In this blog I and few of my friends write about our experiences in New York City. A blog is by nature idiosyncratic, and this one is no different. The views we express are our own and come from first hand observation. We aren’t paid professional journalists — we have day jobs, and all our research is, by definition, amateur — but we will record du jour what we see. This is not the kind of blog you use to keep up on gossip and slander. It is not a daily rant, screed, or jeremiad by writers whose only qualification for writing is the dexterity needed to work a keyboard. It is also not a record of the writers’ private lives. It is a general record of what we observe, and you, the reader, can enjoy the value we, as intelligent, educated people living in a crucible of American culture, add to that spectacle.
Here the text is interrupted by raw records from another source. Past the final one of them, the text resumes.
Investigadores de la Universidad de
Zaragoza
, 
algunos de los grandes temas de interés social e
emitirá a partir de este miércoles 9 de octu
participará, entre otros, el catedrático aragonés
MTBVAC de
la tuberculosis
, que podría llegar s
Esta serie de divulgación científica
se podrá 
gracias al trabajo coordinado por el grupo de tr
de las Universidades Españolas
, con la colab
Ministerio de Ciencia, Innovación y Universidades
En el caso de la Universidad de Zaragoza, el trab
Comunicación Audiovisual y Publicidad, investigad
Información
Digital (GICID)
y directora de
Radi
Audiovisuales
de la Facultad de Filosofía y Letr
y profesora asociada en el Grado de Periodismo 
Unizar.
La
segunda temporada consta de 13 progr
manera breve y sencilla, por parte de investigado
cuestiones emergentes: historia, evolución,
New York City is undoubtedly a country off the coast of “America”. New York is unique. Albuquerque or Atlanta, Miami or Minneapolis are also unique, but New York City is uniquely unique in several important ways. Though quantity does not mean quality, in New York’s case it doesn’t hurt: it is the largest city in the United States (according to Wikipedia it is more than twice as large as Los Angeles, its nearest competitor). The Census Bureau’s web site does not give much in the way of geographical detail, but common sense tells us that even if New York isn’t as populated as major urban “centers” in the West (places like Huston or Dallas-Fort Worth whose geographical populations exceed political boundaries), it is unquestionably the most densely populated place in North America. It has the most extensive public transportation system in the US, which means it is the only city in America where you can live your entire life without learning how to drive a car. It is not only the most racially, ethnically, and culturally diverse place in the United States, it is also a major gateway for new immigrants. Those immigrants did a lot of cultural work defining themselves as American, and in the process they defined and are defining America. Hundreds of examples from Washington Irving to Martin Scorsese show how much New York is a factory for the American imagination. New York City is the African-American home of the Harlem Renaissance, Malcom X, and Rap music; it is the political home of Alexander Hamilton, Franklin Delano Roosevelt, and William F. Buckley Jr.; and it is still a thriving home for immigrants from without and within the United States who want to make something of themselves.

The writers of this blog are “immigrants” to New York City in the traditional and non-traditional sense. We are from the suburbs of Texas and the Mid-West, Michigan and the urban South, from South America and Europe. Some of us came here after college in the late 90s and early 00s because we were stifled by Ex-Urbia with its failing middle class and falling expectations for the future. Some of us sought out the New York of myth where you can make it with luck and pluck. We sought out population density, street culture, diversity and adventure. And this is what we found. We reject the stale, 20th century myths of the automobile, the highway and the two car garage. We reject high gas prices and gated communities. We embrace the sidewalk and the block. We embrace the chaos, noise, confusion, the smells, sights and sounds, the shared space, dirty looks and differing opinions that constitute city life. Our mission is to promote New York City as the Cultural Capitol of the United States, and through New York to find a new rationale for America built from the wrecked debris of Reaganism and the end of the “American” century. We are political, we are practical, and we are the new vision of the 21st century.